- Location: RM of Invergordon No. 430, Saskatchewan
- Coordinates: 52°51′N 105°27′W﻿ / ﻿52.850°N 105.450°W
- Type: Endorheic lake
- Part of: Saskatchewan River drainage basin
- Primary outflows: None
- Basin countries: Canada
- Surface area: 1,057.6 ha (2,613 acres)
- Max. depth: 7.4 m (24 ft)
- Shore length^{1}: 12.9 km (8.0 mi)
- Surface elevation: 495 m (1,624 ft)
- Settlements: Waitville

= Jumping Lake =

Lake in Saskatchewan, Canada

Jumping Lake is a shallow endorheic lake in the Canadian province of Saskatchewan. The lake is about 14 km south of the town of Birch Hills in the RM of Invergordon No. 430. It is a fresh water lake that is a stopping point for migrating geese and ducks and is used locally for migratory bird hunting and fishing.

In the mid decades of the twentieth century, a beach and recreational facilities existed at the lake frequented by area locals, but these have since been abandoned.

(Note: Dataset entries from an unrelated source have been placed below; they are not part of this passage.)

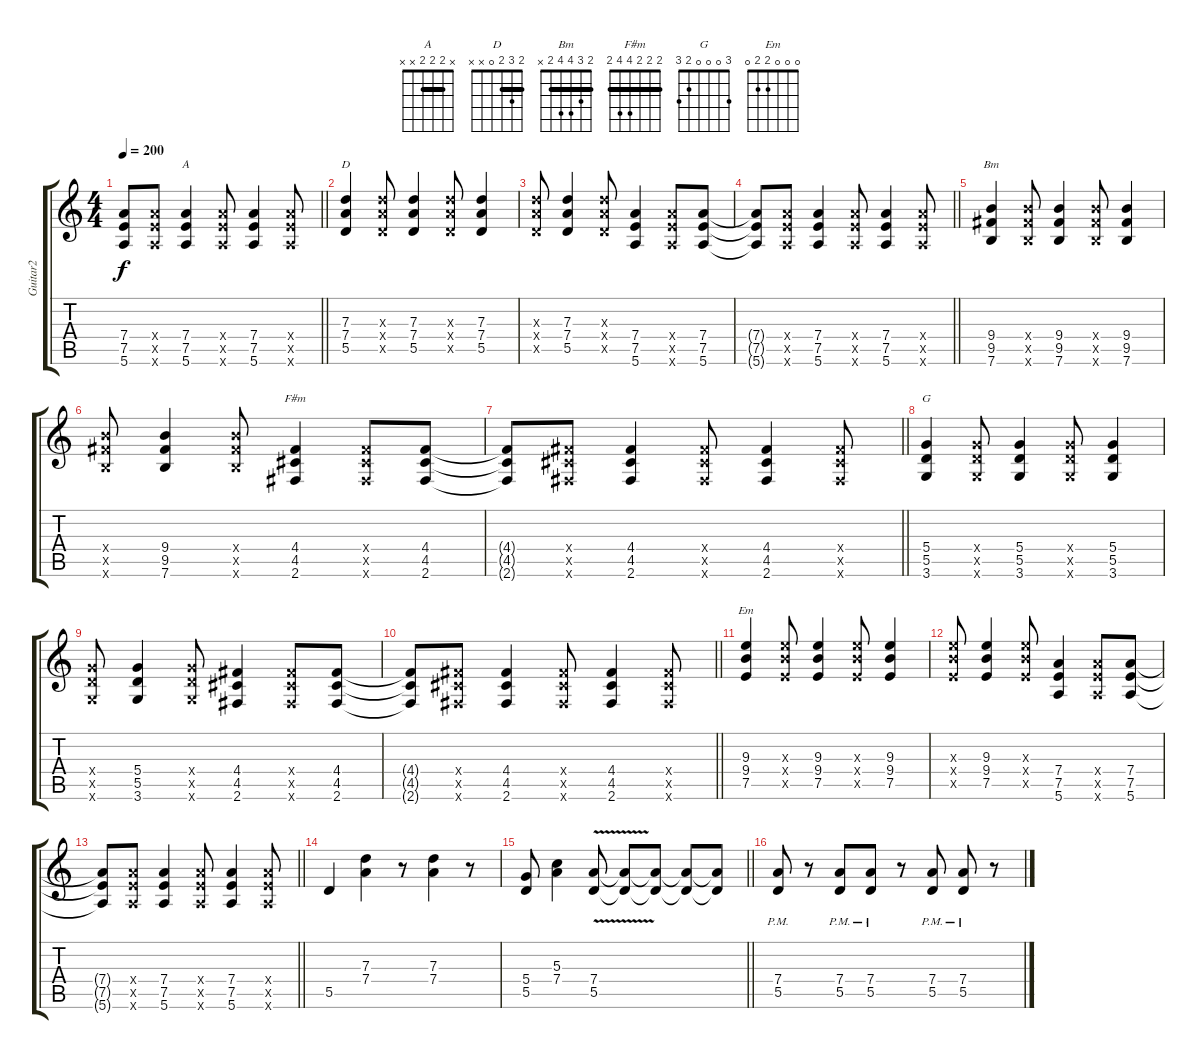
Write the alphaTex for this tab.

\track ("Guitar2" "Guitar2") {instrument distortionguitar}
\staff {score tabs}
\tuning (E4 B3 G3 D3 A2 E2) {hide}
\chord ("A" x 2 2 2 x x) {barre 2}
\chord ("D" 2 3 2 0 x x) {barre 2}
\chord ("Bm" 2 3 4 4 2 x) {barre 2}
\chord ("F#m" 2 2 2 4 4 2) {barre 2}
\chord ("G" 3 0 0 0 2 3)
\chord ("Em" 0 0 0 2 2 0)
\ts (4 4)
\tempo 200
\clef g2
\barLineRight lightlight
\ks c
(7.4{t} 7.5{t} 5.6{t}).8{dy f} (7.4{x} 7.5{x} 5.6{x}).8 (7.4 7.5 5.6).4{ch "A"} (7.4{x} 7.5{x} 5.6{x}).8 (7.4 7.5 5.6).4 (7.4{x} 7.5{x} 5.6{x}).8 |
(7.3 7.4 5.5).4{ch "D"} (7.3{x} 7.4{x} 5.5{x}).8 (7.3 7.4 5.5).4 (7.3{x} 7.4{x} 5.5{x}).8 (7.3 7.4 5.5).4 |
(7.3{x} 7.4{x} 5.5{x}).8 (7.3 7.4 5.5).4 (7.3{x} 7.4{x} 5.5{x}).8 (7.4 7.5 5.6).4 (7.4{x} 7.5{x} 5.6{x}).8 (7.4 7.5 5.6).8 |
\barLineRight lightlight
(7.4{t} 7.5{t} 5.6{t}).8 (7.4{x} 7.5{x} 5.6{x}).8 (7.4 7.5 5.6).4 (7.4{x} 7.5{x} 5.6{x}).8 (7.4 7.5 5.6).4 (7.4{x} 7.5{x} 5.6{x}).8 |
(9.4 9.5 7.6).4{ch "Bm"} (9.4{x} 9.5{x} 7.6{x}).8 (9.4 9.5 7.6).4 (9.4{x} 9.5{x} 7.6{x}).8 (9.4 9.5 7.6).4 |
(9.4{x} 9.5{x} 7.6{x}).8 (9.4 9.5 7.6).4 (9.4{x} 9.5{x} 7.6{x}).8 (4.4 4.5 2.6).4{ch "F#m"} (4.4{x} 4.5{x} 2.6{x}).8 (4.4 4.5 2.6).8 |
\barLineRight lightlight
(4.4{t} 4.5{t} 2.6{t}).8 (4.4{x} 4.5{x} 2.6{x}).8 (4.4 4.5 2.6).4 (4.4{x} 4.5{x} 2.6{x}).8 (4.4 4.5 2.6).4 (4.4{x} 4.5{x} 2.6{x}).8 |
(5.4 5.5 3.6).4{ch "G"} (5.4{x} 5.5{x} 3.6{x}).8 (5.4 5.5 3.6).4 (5.4{x} 5.5{x} 3.6{x}).8 (5.4 5.5 3.6).4 |
(5.4{x} 5.5{x} 3.6{x}).8 (5.4 5.5 3.6).4 (5.4{x} 5.5{x} 3.6{x}).8 (4.4 4.5 2.6).4 (4.4{x} 4.5{x} 2.6{x}).8 (4.4 4.5 2.6).8 |
\barLineRight lightlight
(4.4{t} 4.5{t} 2.6{t}).8 (4.4{x} 4.5{x} 2.6{x}).8 (4.4 4.5 2.6).4 (4.4{x} 4.5{x} 2.6{x}).8 (4.4 4.5 2.6).4 (4.4{x} 4.5{x} 2.6{x}).8 |
(9.3 9.4 7.5).4{ch "Em"} (9.3{x} 9.4{x} 7.5{x}).8 (9.3 9.4 7.5).4 (9.3{x} 9.4{x} 7.5{x}).8 (9.3 9.4 7.5).4 |
(9.3{x} 9.4{x} 7.5{x}).8 (9.3 9.4 7.5).4 (9.3{x} 9.4{x} 7.5{x}).8 (7.4 7.5 5.6).4 (7.4{x} 7.5{x} 5.6{x}).8 (7.4 7.5 5.6).8 |
\barLineRight lightlight
(7.4{t} 7.5{t} 5.6{t}).8 (7.4{x} 7.5{x} 5.6{x}).8 (7.4 7.5 5.6).4 (7.4{x} 7.5{x} 5.6{x}).8 (7.4 7.5 5.6).4 (7.4{x} 7.5{x} 5.6{x}).8 |
\section ("" " ")
5.5.4 (7.3 7.4).4 r.8 (7.3 7.4).4 r.8 |
\barLineRight lightlight
(5.4 5.5).8 (5.3 7.4).4 (7.4{v} 5.5{v}).8 (7.4{t} 5.5{t}).8 (7.4{t} 5.5{t}).8 (7.4{t} 5.5{t}).8 (7.4{t} 5.5{t}).8 |
\section ("" " ")
(7.4{pm} 5.5{pm}).8 r.8 (7.4{pm} 5.5{pm}).8 (7.4{pm} 5.5{pm}).8 r.8 (7.4{pm} 5.5{pm}).8 (7.4{pm} 5.5{pm}).8 r.8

The village of Waitville was also once found at the eastern edge of the lake which has disappeared for the most part. The countryside surrounding Jumping Lake is typical of the aspen parkland biome of which it is a part.

== Fish species ==
Fish commonly found in Jumping Lake include northern pike and walleye. It is periodically stocked with walleye fry. Due to the shallowness of the lake, the fish occasionally suffer from winterkill.